The government of India (GOI) has set a target of releasing 50 million LPG connections to BPL women during 2016-19. The scheme entails a subsidy of ~1,600 per connection from GOI and interest free loan of ~1,600 per connection by oil marketing companies (OMCs). The loan is recoverable from the LPG subsidy on purchase of subsequent refills (14 kg) at a rate of about ~160 per cylinder. A beneficiary consuming four cylinders per year should therefore be able to repay the loan in two-three years.
The going has been great so far, but issues of sustainability and viability loom on the horizon. A Ministry of Petroleum sponsored study of 2016 in-dicates that about 37 per cent households without LPG connections in rural areas have free access to a mix of firewood, biomass and cowdung. The main barrier to LPG penetration, affordability, comes into play with great force for these 37 per cent households. LPG penetration at all India level was 79.2 per cent in January 2018 (figures not available separately for rural and urban areas), well beyond the affordability threshold of 63 per cent for rural areas. Any push beyond this affordability barrier is simply unaffordable, unless the LPG subsidy is increased.
About 65-70 per cent of PMUY beneficiaries are reported to have availed of loans from OMCs, and about 25-30 per cent beneficiaries have reportedly not made any repeat purchase of cylinders. Granular data regarding quantum of repeat purchase by beneficiaries is not in the public domain. OMCs have recently deferred recovery of loans for one year. These straws in the wind suggest hiccups in the PMUY credit cycle, which will aggravate with the recent scaling up of the target from 50 to 80 million beneficiaries by 2020. The credit extended by OMCs is likely to exceed ~80 billion by 2020, with uncertain prospects for recovery. OMC balance sheets will take a hit unless the credit risk is borne by GOI. Even otherwise, the recovery model leaves much to be desired, since the poorest consumers have to pay the full cost of the cylinder (the subsidy component being pre-empted towards loan recovery), while richer consumers enjoy the benefit of LPG subsidy being deposited in their bank accounts under direct benefit transfer.

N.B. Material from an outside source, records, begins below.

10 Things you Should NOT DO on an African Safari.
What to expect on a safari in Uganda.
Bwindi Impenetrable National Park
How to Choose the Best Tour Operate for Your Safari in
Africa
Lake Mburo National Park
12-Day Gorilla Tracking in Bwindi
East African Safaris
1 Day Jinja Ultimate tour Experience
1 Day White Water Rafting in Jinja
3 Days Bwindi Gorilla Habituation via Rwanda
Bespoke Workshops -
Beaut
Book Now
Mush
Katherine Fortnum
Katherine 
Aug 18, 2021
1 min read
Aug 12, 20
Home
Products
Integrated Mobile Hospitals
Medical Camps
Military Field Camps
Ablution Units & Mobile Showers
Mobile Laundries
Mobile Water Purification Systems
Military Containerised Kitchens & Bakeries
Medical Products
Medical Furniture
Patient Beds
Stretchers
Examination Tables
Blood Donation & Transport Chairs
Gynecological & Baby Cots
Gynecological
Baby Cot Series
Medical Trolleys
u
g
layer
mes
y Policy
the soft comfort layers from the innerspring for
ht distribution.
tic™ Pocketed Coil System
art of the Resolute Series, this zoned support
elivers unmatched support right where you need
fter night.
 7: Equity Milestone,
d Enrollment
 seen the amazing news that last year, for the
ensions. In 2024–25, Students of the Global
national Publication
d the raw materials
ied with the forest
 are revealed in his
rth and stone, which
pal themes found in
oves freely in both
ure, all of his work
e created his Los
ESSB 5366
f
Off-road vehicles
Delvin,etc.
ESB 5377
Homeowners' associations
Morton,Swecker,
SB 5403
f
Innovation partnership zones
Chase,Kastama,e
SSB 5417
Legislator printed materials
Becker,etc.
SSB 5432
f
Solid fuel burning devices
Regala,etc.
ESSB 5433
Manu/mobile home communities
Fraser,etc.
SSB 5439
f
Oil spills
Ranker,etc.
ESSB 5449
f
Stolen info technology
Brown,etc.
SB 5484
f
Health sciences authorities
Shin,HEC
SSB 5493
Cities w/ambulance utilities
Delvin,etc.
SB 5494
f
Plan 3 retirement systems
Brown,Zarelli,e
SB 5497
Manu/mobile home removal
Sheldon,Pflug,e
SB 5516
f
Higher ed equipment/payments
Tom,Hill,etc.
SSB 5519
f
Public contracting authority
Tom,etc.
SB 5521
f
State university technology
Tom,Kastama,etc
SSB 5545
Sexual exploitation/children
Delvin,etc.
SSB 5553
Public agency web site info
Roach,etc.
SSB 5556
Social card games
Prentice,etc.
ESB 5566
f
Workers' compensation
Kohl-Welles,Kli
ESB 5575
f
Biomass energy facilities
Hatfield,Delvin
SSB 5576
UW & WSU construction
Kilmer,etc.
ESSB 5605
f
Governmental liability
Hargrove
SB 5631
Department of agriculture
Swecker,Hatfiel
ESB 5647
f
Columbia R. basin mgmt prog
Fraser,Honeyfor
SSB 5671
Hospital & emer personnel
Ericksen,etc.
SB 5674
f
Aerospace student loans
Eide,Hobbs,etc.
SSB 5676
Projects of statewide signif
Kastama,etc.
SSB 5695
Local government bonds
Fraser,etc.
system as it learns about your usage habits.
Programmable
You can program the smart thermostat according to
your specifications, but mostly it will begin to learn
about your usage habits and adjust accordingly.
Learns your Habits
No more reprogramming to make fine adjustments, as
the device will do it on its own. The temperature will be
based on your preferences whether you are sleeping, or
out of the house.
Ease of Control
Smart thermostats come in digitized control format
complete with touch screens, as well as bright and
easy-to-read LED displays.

The growth of LPG consumption in the country has not accelerated after launch of PMUY in 2016. The total number of domestic LPG consumers grew at 10.9 per cent in 2015-16, 16.3 per cent in 2016-17 and 13.2 per cent in 2017-18 (till January 2018). LPG consumption grew at 9 per cent in 2015-16, 10.1 per cent in 2016-17 and 8 per cent in 2017-18 (till January 2018). Sanction of LPG connections by itself is clearly not a panacea for increasing use.
In the India Energy Outlook, 2015, International Energy Agency has projected that the transition to alternative clean fuels is likely to be spread beyond 2040, and will require a more multipronged approach, including a focus on efficient biomass cooking stoves.
Forcing the pace through indiscriminate sanction of free LPG connections with increasingly ambitious targets will simply not work. It would be appropriate for GOI undertake an in depth evaluation before scaling up the target to 80 million. However, politics appears to have trumped economics as the country heads into a general election, compromising financial viability and sustainability of PMUY.